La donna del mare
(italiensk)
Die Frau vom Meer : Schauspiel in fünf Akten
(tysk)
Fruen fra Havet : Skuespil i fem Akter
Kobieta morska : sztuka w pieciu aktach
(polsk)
■ ■ ■ ■ ■
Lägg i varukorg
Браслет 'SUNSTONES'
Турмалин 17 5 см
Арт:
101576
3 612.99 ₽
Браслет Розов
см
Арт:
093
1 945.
■ ■ ■ ■ ■
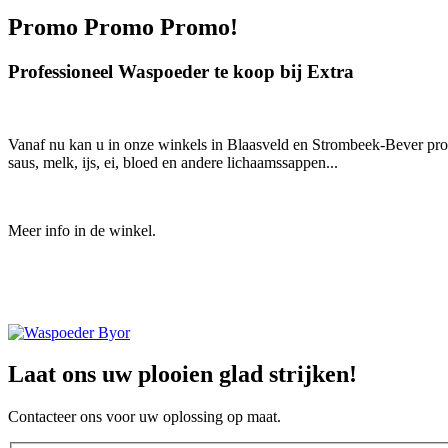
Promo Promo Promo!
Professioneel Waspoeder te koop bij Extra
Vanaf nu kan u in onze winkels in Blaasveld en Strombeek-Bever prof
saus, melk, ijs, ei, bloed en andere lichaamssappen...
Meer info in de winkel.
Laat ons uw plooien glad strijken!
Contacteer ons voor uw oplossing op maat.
■ ■ ■ ■ ■
**REQUEST:**
Copy out the lines starting at the one that contains "Promo Promo Promo!" and ending at the one that contains "Contacteer ons voor uw oplossing op maat.", including both, character for character.

**TASK SOLUTION:**
Promo Promo Promo!
Professioneel Waspoeder te koop bij Extra
Vanaf nu kan u in onze winkels in Blaasveld en Strombeek-Bever prof
saus, melk, ijs, ei, bloed en andere lichaamssappen...
Meer info in de winkel.
Laat ons uw plooien glad strijken!
Contacteer ons voor uw oplossing op maat.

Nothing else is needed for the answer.